##### Extract to read

Published 25 February 2010, doi:10.1136/bmj.c1099
Cite this as: BMJ 2010;340:c1099

Editorials
Chronic fatigue syndrome and human retrovirus XMRV

Three studies now refute the original study reporting the link

In the linked case-control study (doi:10.1136/bmj.c1018), van Kuppeveld and colleagues describe their failure to find evidence of a new human retrovirus in Dutch patients with chronic fatigue syndrome.1 The study is the latest contribution to a controversy that has surrounded two conflicting publications on the retroviral aetiology of this syndrome.2 3

The saga started, not with chronic fatigue syndrome or a virus, but with an enzyme (RNaseL) that plays a pivotal role in antiviral defences when activated by the interferon released in response to infection. Variants of the gene encoding this enzyme have been linked to an increased susceptibility to prostate cancer, and this led to the identification of a new virus in prostate tissue that was related to, but different from, known xenotropic murine leukaemia viruses4; hence the designation xenotropic murine leukaemia virus-related virus (XMRV). Sequence analyses showed that it is not an endogenous human virus, and the fact that eight clones derived from eight different patients are slightly different from one another confirms it as a new virus that has found its way into a human population.

Abnormalities in the RNaseL gene of patients with chronic fatigue syndrome had been reported in some studies,5 but not in others.6 Nevertheless, this prompted the search for evidence of XMRV in patients with chronic fatigue syndrome. The resulting study claimed that 67% of patients with chronic fatigue syndrome were XMRV carriers, compared with 3.7% of healthy controls.2

The news was received philosophically by most retrovirologists, who are used to claims of associations between retroviruses and diseases that fail to withstand the test of time. Most researchers into chronic fatigue syndrome were also sceptical, mindful of the problems of defining the syndrome, its imprecise boundaries, and almost certain heterogeneity. It was not that they doubted a viral cause in some patients because this had already been shown,7 8 but the possibility that any single agent or risk factor could account for more than two thirds of cases seemed implausible on the basis of what has already been established.9

But if the research community was underwhelmed, people with the syndrome were not. If true, these findings would have transformed the understanding of the illness and opened up new avenues of treatment. Some saw this as a definitive response not only to those few professionals who, they claim, continue to doubt the reality of the syndrome, but also to the larger number of professionals who believe that, irrespective of causation, rehabilitative treatments can reduce symptoms and disability. It is depressing that the first, untenable, view is too often confused with the second, a perspective that offers hope to patients and is backed by evidence.

##########
##### Data extracts

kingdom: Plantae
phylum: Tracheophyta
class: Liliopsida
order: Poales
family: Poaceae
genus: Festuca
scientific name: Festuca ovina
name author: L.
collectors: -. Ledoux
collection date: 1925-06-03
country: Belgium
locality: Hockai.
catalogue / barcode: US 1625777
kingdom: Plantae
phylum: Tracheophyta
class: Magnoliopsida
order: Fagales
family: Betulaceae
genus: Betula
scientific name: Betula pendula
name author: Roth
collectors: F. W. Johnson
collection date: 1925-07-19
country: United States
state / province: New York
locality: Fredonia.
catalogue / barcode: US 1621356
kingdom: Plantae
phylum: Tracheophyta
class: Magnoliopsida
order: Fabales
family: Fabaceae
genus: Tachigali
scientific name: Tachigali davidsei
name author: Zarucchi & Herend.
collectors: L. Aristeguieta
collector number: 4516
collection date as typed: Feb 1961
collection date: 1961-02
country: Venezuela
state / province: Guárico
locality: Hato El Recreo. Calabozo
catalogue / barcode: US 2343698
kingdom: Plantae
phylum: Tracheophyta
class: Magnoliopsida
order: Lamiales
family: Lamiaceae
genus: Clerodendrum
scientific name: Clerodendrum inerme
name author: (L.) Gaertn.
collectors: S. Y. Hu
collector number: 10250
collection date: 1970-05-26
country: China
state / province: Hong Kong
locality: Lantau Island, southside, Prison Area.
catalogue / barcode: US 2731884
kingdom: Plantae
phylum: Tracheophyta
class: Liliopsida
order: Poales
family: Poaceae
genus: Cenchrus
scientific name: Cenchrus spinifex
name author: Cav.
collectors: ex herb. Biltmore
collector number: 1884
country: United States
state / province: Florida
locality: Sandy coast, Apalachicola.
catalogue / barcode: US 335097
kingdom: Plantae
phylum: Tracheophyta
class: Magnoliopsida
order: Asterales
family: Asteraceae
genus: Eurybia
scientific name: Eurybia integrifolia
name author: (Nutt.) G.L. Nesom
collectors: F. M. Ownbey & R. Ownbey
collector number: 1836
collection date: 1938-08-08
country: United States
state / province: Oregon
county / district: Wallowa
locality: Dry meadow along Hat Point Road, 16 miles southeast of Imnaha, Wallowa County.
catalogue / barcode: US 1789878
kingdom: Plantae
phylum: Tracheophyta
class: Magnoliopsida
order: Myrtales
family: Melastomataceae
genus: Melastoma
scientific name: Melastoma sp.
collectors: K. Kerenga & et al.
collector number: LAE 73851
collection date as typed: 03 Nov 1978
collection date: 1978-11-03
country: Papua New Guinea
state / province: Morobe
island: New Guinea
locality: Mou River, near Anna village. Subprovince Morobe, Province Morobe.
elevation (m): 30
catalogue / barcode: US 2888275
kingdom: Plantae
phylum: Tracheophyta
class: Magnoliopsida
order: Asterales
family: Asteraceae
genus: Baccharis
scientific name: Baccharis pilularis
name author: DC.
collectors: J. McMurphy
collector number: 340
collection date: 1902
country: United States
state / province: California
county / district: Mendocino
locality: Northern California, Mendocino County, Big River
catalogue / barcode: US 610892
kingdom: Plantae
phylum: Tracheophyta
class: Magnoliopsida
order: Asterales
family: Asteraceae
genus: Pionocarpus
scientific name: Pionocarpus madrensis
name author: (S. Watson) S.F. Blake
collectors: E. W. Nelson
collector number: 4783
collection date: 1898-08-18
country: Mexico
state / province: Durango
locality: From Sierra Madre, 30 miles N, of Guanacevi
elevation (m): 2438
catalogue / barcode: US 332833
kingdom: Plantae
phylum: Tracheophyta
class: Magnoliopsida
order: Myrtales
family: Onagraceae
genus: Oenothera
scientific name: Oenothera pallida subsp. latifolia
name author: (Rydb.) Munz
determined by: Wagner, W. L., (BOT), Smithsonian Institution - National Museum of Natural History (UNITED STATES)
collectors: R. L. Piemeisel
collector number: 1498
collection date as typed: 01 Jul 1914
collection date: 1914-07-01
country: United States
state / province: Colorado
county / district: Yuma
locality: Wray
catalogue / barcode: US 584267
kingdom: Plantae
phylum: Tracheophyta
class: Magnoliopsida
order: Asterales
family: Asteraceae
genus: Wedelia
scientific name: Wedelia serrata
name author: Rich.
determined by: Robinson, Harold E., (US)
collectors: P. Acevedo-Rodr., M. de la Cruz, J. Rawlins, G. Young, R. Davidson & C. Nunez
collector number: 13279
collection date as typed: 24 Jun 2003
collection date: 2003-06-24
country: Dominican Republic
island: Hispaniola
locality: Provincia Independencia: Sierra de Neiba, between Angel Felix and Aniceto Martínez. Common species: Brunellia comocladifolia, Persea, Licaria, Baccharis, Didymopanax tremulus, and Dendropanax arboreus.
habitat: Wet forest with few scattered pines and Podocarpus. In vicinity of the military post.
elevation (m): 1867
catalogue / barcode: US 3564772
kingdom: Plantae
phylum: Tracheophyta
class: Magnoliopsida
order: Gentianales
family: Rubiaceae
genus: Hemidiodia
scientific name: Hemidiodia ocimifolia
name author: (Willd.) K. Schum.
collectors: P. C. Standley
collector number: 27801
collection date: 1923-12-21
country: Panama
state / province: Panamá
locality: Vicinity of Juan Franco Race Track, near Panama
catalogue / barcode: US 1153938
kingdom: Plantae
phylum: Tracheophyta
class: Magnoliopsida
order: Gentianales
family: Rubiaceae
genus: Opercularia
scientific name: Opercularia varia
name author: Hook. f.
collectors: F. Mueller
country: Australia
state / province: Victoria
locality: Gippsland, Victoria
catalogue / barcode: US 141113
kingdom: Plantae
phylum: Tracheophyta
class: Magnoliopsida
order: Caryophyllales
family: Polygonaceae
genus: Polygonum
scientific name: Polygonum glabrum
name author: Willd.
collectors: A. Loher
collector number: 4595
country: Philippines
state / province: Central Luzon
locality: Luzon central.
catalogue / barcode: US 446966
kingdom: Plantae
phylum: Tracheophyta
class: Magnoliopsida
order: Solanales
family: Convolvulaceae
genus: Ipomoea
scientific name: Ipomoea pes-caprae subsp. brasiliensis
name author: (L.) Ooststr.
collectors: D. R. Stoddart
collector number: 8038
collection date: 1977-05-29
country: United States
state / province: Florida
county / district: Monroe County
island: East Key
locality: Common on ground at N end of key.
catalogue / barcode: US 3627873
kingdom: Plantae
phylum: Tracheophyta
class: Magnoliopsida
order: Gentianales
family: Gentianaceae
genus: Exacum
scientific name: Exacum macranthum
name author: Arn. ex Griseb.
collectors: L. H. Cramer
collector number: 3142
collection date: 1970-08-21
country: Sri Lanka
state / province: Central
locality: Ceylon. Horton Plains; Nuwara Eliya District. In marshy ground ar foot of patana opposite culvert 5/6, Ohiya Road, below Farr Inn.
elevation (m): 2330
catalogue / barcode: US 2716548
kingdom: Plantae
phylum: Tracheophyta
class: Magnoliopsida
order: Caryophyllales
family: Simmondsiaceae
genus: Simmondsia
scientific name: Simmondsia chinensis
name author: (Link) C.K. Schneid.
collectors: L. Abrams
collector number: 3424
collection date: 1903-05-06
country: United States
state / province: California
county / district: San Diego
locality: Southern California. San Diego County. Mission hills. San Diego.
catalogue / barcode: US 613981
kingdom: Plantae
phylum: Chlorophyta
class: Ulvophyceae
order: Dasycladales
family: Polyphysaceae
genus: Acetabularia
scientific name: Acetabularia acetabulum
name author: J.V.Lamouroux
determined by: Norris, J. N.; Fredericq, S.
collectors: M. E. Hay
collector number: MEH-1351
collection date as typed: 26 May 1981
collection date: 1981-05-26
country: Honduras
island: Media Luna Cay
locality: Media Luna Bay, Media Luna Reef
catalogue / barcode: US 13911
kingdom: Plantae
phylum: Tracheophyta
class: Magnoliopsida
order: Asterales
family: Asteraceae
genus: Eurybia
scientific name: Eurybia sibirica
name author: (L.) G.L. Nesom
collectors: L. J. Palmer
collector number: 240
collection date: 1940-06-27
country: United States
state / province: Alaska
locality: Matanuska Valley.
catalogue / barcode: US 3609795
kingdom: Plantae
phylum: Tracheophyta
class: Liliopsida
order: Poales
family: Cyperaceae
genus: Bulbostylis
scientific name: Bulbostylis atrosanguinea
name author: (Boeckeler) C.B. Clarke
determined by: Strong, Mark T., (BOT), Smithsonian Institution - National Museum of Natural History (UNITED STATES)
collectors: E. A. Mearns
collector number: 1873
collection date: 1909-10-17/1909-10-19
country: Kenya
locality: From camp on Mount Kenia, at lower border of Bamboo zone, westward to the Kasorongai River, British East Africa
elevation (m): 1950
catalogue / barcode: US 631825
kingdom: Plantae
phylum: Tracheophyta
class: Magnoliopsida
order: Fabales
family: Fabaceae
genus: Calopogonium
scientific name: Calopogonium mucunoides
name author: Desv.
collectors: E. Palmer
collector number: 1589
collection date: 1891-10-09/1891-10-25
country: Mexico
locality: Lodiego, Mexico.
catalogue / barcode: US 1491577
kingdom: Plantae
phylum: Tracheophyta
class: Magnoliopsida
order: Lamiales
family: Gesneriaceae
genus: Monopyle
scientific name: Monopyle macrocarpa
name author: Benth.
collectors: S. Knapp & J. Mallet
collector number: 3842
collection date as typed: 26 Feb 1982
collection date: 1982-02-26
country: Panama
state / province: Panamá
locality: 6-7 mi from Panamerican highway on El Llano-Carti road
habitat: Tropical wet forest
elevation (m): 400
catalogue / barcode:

##########

• _Exercise requirements_:
1. For the editorial on chronic fatigue syndrome and XMRV, decide whether each statement agrees with it, answering yes or no and quoting the words that settle it: (a) XMRV was found in prostate tissue. (b) The study found that 67% of healthy controls carried XMRV. (c) Sequence analyses showed XMRV to be an endogenous human virus.
2. Copy word for word the part of the editorial on chronic fatigue syndrome and XMRV running from "But if the research" down to "backed by evidence.".

• _Solutions_:
1.
(a) Yes: "this led to the identification of a new virus in prostate tissue"
(b) No: "compared with 3.7% of healthy controls"
(c) No: "Sequence analyses showed that it is not an endogenous human virus"

2.
But if the research community was underwhelmed, people with the syndrome were not. If true, these findings would have transformed the understanding of the illness and opened up new avenues of treatment. Some saw this as a definitive response not only to those few professionals who, they claim, continue to doubt the reality of the syndrome, but also to the larger number of professionals who believe that, irrespective of causation, rehabilitative treatments can reduce symptoms and disability. It is depressing that the first, untenable, view is too often confused with the second, a perspective that offers hope to patients and is backed by evidence.